[start Given information]

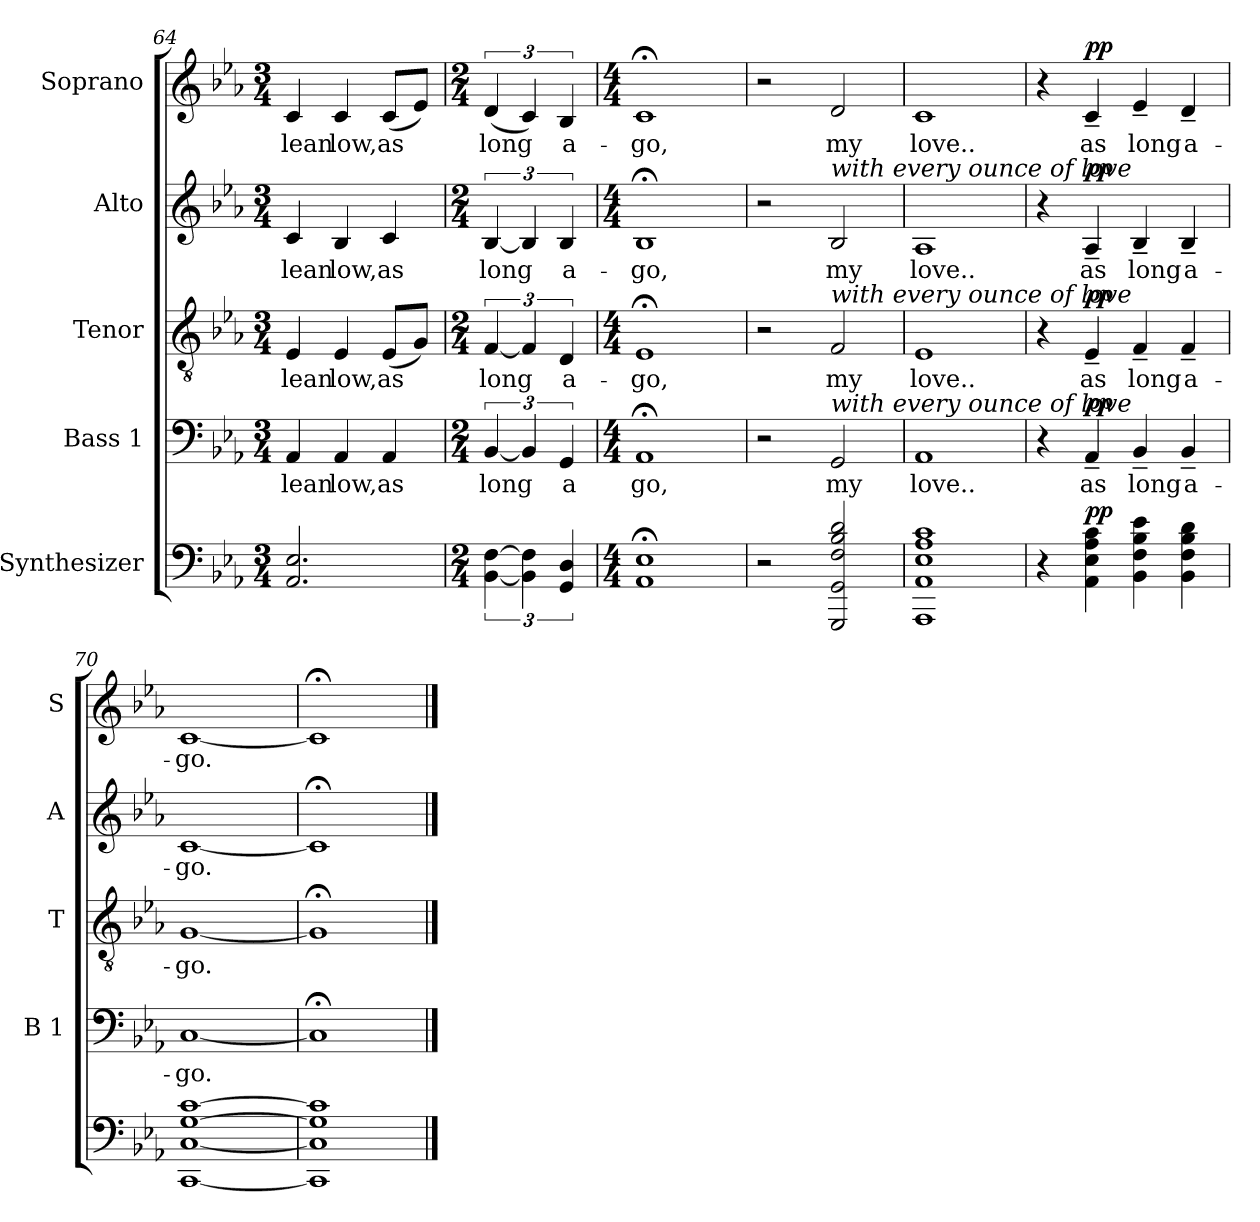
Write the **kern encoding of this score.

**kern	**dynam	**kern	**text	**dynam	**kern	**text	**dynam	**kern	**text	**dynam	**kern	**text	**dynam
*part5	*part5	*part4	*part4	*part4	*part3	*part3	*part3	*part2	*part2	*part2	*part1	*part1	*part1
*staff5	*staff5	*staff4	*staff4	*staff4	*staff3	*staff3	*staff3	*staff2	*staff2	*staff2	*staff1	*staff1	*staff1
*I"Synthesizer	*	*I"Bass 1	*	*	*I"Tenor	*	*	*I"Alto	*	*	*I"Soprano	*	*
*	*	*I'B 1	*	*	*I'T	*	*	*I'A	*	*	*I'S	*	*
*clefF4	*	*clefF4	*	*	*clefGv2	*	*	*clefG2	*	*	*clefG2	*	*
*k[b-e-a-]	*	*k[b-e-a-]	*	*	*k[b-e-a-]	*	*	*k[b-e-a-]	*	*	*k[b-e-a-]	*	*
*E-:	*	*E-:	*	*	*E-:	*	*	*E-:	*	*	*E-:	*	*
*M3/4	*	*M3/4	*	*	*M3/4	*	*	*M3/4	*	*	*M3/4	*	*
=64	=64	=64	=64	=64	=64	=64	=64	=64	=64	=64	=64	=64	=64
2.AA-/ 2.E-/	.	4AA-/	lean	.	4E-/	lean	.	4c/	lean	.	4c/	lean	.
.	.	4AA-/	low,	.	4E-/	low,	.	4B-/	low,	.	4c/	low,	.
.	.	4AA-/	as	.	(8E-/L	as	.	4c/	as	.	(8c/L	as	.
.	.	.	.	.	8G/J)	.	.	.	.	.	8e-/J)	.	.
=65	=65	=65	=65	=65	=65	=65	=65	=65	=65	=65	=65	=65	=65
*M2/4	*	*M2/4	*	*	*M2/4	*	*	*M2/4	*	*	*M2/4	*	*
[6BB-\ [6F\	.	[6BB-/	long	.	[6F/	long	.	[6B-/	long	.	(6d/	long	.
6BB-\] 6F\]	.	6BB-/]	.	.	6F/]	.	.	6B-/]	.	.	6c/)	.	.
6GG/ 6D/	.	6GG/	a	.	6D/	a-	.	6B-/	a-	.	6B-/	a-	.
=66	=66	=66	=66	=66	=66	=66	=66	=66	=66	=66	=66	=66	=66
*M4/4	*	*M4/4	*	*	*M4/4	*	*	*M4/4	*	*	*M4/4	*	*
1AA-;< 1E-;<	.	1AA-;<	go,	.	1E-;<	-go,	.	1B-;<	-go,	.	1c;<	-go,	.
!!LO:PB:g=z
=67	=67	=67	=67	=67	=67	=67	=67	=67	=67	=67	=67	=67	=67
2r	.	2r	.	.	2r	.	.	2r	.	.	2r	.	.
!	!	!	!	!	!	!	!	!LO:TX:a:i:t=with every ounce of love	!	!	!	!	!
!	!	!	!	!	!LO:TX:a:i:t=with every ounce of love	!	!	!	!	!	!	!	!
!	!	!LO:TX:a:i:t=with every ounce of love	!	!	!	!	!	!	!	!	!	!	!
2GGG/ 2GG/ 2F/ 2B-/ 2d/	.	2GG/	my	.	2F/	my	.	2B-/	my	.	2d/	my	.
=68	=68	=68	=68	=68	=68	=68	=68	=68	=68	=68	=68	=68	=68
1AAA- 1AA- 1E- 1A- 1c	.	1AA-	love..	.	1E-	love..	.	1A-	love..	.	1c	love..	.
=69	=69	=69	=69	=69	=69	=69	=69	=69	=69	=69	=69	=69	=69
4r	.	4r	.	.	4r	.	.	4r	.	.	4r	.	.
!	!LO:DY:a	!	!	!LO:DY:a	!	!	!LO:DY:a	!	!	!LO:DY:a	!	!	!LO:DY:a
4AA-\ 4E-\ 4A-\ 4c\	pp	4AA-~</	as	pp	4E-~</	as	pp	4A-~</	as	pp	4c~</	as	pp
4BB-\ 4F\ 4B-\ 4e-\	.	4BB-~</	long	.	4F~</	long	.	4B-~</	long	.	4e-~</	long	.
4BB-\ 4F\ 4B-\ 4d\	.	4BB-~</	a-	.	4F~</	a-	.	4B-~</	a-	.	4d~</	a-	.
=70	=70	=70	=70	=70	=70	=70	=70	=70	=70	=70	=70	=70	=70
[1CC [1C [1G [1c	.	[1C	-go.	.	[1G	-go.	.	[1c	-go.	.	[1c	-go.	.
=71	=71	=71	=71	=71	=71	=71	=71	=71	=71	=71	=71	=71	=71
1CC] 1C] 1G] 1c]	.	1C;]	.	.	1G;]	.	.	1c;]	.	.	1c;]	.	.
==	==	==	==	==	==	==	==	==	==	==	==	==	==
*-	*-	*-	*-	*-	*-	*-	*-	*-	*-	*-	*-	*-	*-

[end Given information]
[start Given information]

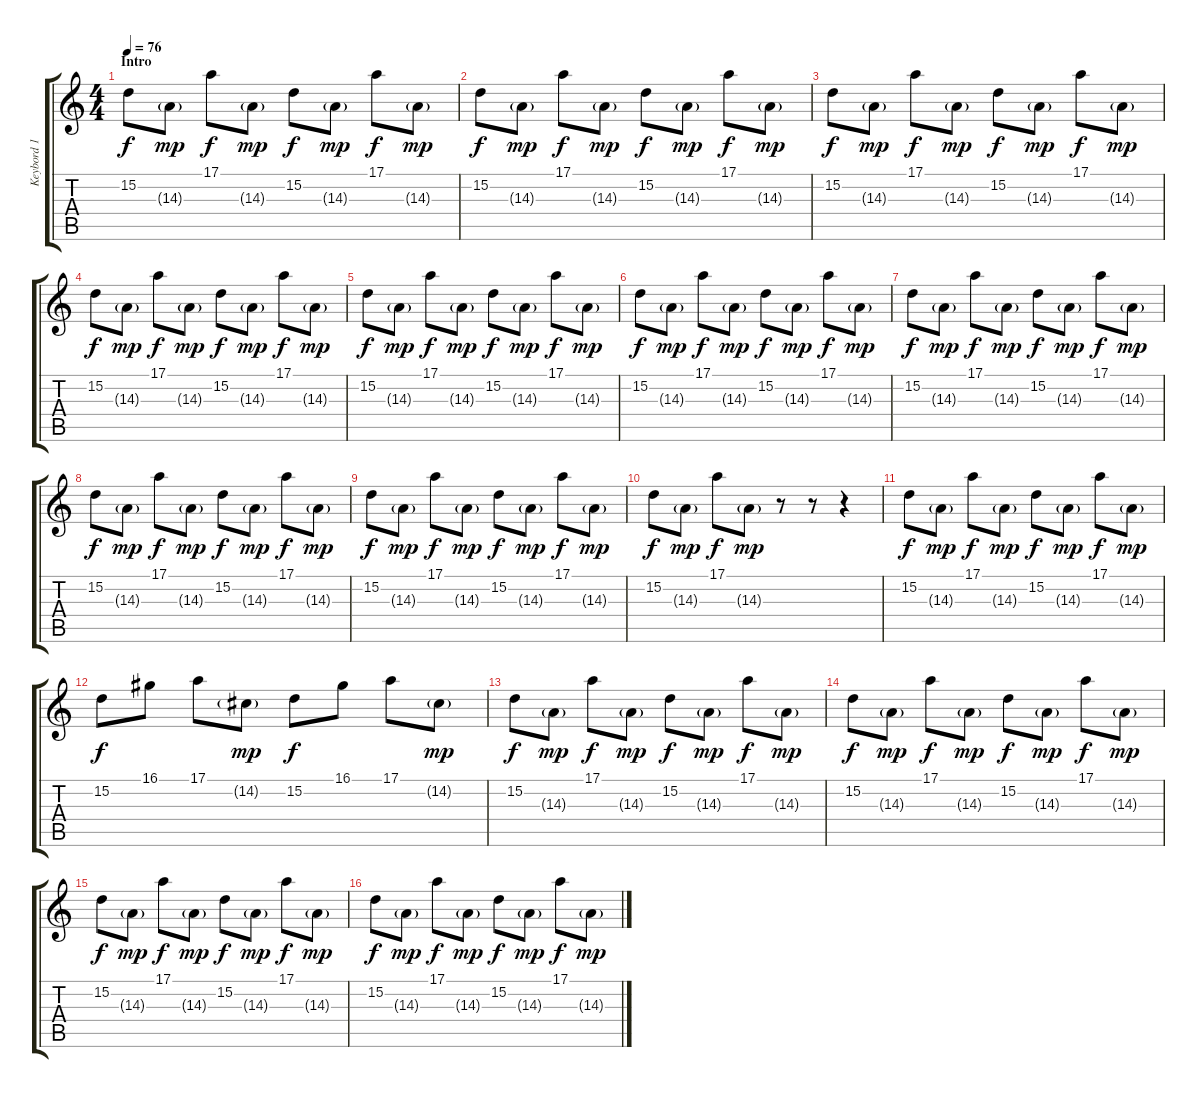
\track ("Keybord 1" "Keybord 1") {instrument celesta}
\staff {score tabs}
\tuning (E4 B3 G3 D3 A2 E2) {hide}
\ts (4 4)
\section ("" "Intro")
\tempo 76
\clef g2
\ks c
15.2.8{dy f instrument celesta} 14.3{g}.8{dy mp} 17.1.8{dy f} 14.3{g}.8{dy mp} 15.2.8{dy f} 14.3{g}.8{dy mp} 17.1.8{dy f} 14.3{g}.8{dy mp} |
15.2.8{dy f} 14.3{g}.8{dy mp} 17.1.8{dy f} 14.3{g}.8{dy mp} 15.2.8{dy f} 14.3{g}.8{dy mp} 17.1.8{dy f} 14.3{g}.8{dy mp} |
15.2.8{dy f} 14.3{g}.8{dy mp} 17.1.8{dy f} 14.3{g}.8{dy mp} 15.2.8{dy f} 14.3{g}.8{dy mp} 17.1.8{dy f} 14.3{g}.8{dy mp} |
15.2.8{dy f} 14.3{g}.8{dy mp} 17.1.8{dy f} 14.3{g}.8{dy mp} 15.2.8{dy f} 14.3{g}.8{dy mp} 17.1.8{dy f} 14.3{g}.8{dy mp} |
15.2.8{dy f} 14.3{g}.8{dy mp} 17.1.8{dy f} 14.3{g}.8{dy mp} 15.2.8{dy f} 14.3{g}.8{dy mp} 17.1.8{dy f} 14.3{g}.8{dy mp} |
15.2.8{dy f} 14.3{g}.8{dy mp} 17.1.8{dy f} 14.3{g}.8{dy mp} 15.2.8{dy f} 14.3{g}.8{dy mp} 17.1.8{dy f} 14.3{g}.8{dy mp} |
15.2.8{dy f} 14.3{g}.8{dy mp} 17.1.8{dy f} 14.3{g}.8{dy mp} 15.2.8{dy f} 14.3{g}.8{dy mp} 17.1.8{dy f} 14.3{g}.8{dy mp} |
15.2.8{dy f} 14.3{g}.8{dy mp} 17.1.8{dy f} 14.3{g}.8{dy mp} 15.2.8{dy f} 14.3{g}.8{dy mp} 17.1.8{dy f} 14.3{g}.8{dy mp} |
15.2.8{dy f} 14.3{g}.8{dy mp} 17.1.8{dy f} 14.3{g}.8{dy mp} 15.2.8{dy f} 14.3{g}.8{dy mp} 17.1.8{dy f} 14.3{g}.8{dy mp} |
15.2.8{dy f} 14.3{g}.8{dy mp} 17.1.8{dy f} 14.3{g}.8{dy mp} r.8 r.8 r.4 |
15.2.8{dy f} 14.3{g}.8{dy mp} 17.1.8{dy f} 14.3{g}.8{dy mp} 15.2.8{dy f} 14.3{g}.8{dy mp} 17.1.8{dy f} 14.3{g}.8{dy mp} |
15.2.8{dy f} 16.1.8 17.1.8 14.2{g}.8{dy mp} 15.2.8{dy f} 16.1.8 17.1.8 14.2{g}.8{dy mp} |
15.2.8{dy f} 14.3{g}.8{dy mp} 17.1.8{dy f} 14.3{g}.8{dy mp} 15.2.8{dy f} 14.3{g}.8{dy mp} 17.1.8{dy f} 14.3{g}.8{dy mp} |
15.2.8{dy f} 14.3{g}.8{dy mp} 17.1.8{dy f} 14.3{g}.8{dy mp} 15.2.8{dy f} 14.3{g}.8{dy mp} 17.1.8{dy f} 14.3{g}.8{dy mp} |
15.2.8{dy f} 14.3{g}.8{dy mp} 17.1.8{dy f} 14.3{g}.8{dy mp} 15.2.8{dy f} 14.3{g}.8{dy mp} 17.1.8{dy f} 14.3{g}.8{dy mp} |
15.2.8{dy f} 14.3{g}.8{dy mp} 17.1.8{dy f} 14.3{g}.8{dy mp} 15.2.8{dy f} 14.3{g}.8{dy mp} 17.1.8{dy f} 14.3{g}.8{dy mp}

[end Given information]

Please return every line in the rows above that contains the string "score".

Expected answer ::
Write the **kern encoding of this score.
\staff {score tabs}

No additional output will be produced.